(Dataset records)
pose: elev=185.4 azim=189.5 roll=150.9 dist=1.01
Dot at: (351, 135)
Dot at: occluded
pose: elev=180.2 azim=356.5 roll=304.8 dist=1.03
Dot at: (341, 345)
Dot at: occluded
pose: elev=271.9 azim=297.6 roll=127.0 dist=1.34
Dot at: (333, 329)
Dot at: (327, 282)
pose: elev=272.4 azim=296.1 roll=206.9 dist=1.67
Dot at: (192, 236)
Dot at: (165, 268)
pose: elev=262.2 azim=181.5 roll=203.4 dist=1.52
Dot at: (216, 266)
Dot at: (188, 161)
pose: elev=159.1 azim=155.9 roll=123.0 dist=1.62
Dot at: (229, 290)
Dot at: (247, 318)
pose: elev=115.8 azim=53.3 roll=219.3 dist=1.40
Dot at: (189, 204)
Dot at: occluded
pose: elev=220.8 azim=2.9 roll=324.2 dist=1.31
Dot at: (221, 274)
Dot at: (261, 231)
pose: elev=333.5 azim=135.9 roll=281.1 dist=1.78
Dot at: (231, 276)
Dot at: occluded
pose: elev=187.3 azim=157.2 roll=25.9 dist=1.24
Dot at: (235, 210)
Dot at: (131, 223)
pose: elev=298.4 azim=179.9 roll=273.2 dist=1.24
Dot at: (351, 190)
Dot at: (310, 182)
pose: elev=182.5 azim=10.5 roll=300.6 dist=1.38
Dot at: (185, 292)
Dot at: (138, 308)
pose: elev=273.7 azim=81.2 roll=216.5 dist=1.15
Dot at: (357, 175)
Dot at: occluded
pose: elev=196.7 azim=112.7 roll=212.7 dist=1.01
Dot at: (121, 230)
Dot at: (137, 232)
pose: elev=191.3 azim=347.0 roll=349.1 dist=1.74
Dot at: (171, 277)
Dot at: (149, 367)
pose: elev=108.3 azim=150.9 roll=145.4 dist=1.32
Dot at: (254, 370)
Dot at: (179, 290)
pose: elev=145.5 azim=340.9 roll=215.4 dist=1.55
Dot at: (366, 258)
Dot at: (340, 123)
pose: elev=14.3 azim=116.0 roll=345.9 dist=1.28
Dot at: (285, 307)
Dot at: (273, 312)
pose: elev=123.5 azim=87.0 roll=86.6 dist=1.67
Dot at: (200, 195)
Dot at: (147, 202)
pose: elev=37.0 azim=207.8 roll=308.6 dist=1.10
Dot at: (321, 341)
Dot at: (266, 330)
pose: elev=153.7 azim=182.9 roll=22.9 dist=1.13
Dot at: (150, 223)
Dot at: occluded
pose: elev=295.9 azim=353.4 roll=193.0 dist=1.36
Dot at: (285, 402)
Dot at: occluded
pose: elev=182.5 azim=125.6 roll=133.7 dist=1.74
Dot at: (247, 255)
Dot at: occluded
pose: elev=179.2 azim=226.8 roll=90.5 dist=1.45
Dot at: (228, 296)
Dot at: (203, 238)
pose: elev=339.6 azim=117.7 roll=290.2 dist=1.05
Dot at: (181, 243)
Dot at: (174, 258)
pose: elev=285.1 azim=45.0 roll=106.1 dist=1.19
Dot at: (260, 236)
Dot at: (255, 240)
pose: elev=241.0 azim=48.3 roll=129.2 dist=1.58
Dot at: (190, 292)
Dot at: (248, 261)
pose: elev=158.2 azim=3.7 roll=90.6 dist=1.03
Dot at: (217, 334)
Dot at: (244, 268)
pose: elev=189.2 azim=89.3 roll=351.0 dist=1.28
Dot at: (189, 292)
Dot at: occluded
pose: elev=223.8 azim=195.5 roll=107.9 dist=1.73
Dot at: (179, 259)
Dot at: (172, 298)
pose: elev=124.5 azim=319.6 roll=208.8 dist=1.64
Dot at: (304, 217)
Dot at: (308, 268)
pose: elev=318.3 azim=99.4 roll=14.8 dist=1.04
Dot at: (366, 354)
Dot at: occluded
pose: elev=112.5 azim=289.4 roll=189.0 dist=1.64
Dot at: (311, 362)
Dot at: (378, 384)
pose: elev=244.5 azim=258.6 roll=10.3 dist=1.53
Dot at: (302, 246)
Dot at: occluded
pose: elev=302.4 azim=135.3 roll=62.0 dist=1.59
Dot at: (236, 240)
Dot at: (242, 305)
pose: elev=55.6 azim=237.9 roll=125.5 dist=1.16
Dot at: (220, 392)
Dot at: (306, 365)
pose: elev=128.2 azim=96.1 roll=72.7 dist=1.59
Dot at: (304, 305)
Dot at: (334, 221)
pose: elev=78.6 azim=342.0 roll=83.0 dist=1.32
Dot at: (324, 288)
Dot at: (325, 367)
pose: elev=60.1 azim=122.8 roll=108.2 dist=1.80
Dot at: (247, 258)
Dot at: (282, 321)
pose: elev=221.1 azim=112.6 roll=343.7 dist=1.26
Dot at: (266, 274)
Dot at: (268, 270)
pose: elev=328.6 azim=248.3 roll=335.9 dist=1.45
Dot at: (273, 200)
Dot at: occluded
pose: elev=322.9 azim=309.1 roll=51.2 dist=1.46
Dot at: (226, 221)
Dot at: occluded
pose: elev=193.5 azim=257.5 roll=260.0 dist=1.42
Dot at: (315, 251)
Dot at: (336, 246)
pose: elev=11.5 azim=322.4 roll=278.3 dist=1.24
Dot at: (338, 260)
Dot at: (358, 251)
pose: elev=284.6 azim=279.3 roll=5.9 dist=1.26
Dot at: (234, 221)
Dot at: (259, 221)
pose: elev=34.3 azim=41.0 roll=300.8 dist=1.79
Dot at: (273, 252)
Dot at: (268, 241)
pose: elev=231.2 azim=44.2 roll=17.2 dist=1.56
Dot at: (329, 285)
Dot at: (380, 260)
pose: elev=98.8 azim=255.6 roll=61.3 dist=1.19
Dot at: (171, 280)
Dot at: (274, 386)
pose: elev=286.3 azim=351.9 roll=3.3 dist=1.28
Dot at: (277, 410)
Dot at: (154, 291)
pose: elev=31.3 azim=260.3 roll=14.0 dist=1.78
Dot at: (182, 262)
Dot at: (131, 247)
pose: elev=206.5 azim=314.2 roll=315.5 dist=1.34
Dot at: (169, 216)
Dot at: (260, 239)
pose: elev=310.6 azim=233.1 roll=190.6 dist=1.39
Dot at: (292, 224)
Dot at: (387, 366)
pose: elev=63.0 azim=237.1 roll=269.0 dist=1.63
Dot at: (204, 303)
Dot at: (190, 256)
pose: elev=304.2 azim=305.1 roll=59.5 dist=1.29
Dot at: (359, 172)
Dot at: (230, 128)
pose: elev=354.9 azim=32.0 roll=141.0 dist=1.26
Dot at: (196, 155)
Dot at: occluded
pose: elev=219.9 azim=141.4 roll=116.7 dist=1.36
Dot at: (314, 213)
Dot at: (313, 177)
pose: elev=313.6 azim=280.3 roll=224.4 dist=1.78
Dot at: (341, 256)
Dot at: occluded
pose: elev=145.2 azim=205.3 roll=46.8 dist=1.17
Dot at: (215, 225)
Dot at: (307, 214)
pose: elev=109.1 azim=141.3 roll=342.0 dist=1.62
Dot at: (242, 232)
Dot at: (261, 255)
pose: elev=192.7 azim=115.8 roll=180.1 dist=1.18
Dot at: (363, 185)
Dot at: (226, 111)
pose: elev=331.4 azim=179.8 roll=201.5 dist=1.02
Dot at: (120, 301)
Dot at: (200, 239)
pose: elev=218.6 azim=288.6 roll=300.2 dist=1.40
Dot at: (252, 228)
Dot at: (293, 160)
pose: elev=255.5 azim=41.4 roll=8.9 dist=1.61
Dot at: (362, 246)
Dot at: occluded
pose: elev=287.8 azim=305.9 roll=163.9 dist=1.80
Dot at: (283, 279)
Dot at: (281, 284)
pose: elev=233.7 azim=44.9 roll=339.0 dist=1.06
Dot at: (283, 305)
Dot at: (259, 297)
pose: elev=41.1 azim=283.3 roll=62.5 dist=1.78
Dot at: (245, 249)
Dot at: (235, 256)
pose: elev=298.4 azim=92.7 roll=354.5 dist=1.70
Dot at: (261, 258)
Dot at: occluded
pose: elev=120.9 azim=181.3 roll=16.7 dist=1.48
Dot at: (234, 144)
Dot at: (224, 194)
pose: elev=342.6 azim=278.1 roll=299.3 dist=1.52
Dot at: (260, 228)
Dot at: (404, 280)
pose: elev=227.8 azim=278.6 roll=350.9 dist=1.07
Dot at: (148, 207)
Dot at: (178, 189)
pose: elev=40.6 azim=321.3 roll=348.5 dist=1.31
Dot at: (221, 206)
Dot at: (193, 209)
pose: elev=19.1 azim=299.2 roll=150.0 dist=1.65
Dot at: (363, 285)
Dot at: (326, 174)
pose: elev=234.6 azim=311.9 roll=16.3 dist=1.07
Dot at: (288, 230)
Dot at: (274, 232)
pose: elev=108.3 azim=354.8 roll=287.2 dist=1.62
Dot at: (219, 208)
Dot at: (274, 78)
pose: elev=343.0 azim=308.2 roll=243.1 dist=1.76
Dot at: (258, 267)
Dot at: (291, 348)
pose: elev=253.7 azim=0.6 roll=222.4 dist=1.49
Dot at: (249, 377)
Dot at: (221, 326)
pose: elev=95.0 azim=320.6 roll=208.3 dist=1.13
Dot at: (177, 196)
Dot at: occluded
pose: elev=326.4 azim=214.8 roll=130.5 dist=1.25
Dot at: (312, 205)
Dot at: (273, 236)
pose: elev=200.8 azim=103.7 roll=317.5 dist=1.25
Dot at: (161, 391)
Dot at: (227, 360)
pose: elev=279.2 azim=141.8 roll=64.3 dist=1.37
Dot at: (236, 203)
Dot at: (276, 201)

◆ WRITTEN INSTRUCTION:
Express the lines of these items as a JSON list of strings, one string per line and with blank lines omitted, starting with the line containing "pose: elev=223.8 azim=195.5" and going on through the line containing "Dot at: (260, 239)".

◆ TASK OUTPUT:
[
  "pose: elev=223.8 azim=195.5 roll=107.9 dist=1.73",
  "Dot at: (179, 259)",
  "Dot at: (172, 298)",
  "pose: elev=124.5 azim=319.6 roll=208.8 dist=1.64",
  "Dot at: (304, 217)",
  "Dot at: (308, 268)",
  "pose: elev=318.3 azim=99.4 roll=14.8 dist=1.04",
  "Dot at: (366, 354)",
  "Dot at: occluded",
  "pose: elev=112.5 azim=289.4 roll=189.0 dist=1.64",
  "Dot at: (311, 362)",
  "Dot at: (378, 384)",
  "pose: elev=244.5 azim=258.6 roll=10.3 dist=1.53",
  "Dot at: (302, 246)",
  "Dot at: occluded",
  "pose: elev=302.4 azim=135.3 roll=62.0 dist=1.59",
  "Dot at: (236, 240)",
  "Dot at: (242, 305)",
  "pose: elev=55.6 azim=237.9 roll=125.5 dist=1.16",
  "Dot at: (220, 392)",
  "Dot at: (306, 365)",
  "pose: elev=128.2 azim=96.1 roll=72.7 dist=1.59",
  "Dot at: (304, 305)",
  "Dot at: (334, 221)",
  "pose: elev=78.6 azim=342.0 roll=83.0 dist=1.32",
  "Dot at: (324, 288)",
  "Dot at: (325, 367)",
  "pose: elev=60.1 azim=122.8 roll=108.2 dist=1.80",
  "Dot at: (247, 258)",
  "Dot at: (282, 321)",
  "pose: elev=221.1 azim=112.6 roll=343.7 dist=1.26",
  "Dot at: (266, 274)",
  "Dot at: (268, 270)",
  "pose: elev=328.6 azim=248.3 roll=335.9 dist=1.45",
  "Dot at: (273, 200)",
  "Dot at: occluded",
  "pose: elev=322.9 azim=309.1 roll=51.2 dist=1.46",
  "Dot at: (226, 221)",
  "Dot at: occluded",
  "pose: elev=193.5 azim=257.5 roll=260.0 dist=1.42",
  "Dot at: (315, 251)",
  "Dot at: (336, 246)",
  "pose: elev=11.5 azim=322.4 roll=278.3 dist=1.24",
  "Dot at: (338, 260)",
  "Dot at: (358, 251)",
  "pose: elev=284.6 azim=279.3 roll=5.9 dist=1.26",
  "Dot at: (234, 221)",
  "Dot at: (259, 221)",
  "pose: elev=34.3 azim=41.0 roll=300.8 dist=1.79",
  "Dot at: (273, 252)",
  "Dot at: (268, 241)",
  "pose: elev=231.2 azim=44.2 roll=17.2 dist=1.56",
  "Dot at: (329, 285)",
  "Dot at: (380, 260)",
  "pose: elev=98.8 azim=255.6 roll=61.3 dist=1.19",
  "Dot at: (171, 280)",
  "Dot at: (274, 386)",
  "pose: elev=286.3 azim=351.9 roll=3.3 dist=1.28",
  "Dot at: (277, 410)",
  "Dot at: (154, 291)",
  "pose: elev=31.3 azim=260.3 roll=14.0 dist=1.78",
  "Dot at: (182, 262)",
  "Dot at: (131, 247)",
  "pose: elev=206.5 azim=314.2 roll=315.5 dist=1.34",
  "Dot at: (169, 216)",
  "Dot at: (260, 239)"
]